Antigen discovery could advance malaria vaccine

Red blood cell infected with malaria parasites (blue)--Courtesy of the National Institute of Allergy and Infectious Diseases

In a discovery that could put a vaccine for malaria closer in sight, scientists have linked an antigen to an essential function in malaria-causing parasites that enables them to escape from inside red blood cells and infect the rest of the body.
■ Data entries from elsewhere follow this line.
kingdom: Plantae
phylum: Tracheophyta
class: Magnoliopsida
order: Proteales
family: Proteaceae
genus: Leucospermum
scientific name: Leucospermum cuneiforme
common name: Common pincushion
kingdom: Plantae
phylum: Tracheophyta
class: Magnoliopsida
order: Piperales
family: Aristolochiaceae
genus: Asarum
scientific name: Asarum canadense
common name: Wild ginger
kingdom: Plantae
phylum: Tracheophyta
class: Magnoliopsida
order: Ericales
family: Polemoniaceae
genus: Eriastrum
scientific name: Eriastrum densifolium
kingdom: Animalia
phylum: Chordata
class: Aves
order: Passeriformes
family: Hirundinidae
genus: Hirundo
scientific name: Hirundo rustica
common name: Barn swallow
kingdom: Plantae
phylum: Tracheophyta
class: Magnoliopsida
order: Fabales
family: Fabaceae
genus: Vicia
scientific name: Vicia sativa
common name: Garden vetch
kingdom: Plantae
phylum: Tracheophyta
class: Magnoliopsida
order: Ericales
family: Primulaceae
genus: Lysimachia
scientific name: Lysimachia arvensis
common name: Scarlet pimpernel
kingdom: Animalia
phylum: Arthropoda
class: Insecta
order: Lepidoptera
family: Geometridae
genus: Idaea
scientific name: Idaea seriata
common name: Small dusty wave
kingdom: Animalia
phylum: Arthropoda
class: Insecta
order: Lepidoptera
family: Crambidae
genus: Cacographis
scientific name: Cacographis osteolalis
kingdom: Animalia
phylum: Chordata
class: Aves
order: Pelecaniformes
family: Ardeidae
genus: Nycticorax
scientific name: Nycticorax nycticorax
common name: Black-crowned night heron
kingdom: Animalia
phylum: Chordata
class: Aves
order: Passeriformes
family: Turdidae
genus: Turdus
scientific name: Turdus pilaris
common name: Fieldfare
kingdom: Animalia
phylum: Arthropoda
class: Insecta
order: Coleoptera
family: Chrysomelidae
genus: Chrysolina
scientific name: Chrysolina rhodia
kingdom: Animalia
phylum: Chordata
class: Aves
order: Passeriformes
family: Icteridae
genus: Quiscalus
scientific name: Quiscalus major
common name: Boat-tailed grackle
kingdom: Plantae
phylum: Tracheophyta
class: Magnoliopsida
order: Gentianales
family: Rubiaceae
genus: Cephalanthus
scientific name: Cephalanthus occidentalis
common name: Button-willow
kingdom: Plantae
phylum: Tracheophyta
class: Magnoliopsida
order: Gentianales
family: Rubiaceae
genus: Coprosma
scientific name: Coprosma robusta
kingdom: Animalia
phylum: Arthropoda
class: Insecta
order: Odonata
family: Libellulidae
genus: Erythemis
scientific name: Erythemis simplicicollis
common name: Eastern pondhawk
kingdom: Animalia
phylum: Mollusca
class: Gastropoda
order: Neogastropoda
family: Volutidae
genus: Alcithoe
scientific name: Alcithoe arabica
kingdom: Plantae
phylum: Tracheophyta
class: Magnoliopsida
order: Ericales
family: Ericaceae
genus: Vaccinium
"Many researchers are trying to find ways to develop a malaria vaccine by preventing the parasite from entering the red blood cell, and here we found a way to block it from leaving the cell once it has entered," Dr. Jonathan Kurtis, director of the Center for International Health Research at Rhode Island Hospital, said in a statement.

Trapped in the red blood cell, the parasite has nowhere else to go and can't cause any further damage, Kurtis explained. Kurtis and his team found that antibodies generated by this antigen, called Schizont Egress Antigen-1 (PfSEA-1), trap the parasite inside these red blood cells.

Researchers vaccinated 5 groups of mice that had been exposed to malaria with the PfSEA-1 antigen. In every group, vaccinated mice had lower levels of malaria parasites and survived longer than unvaccinated mice. The research was published in the journal Science.

The researchers then measured antibodies to PfSEA-1 in a Tanzanian birth cohort of 785 children, and found that among children with antibodies to PfSEA-1, there were no cases of severe malaria. To further test their results, the scientists examined serum collected from 140 children in Kenya in 1997. They found that individuals with antibodies to PfSEA-1 had 50% fewer parasites than individuals without these antibodies during a season of high transmission.

Kurtis and his team plan to test the vaccine in another animal model and initiate a Phase I trial after that.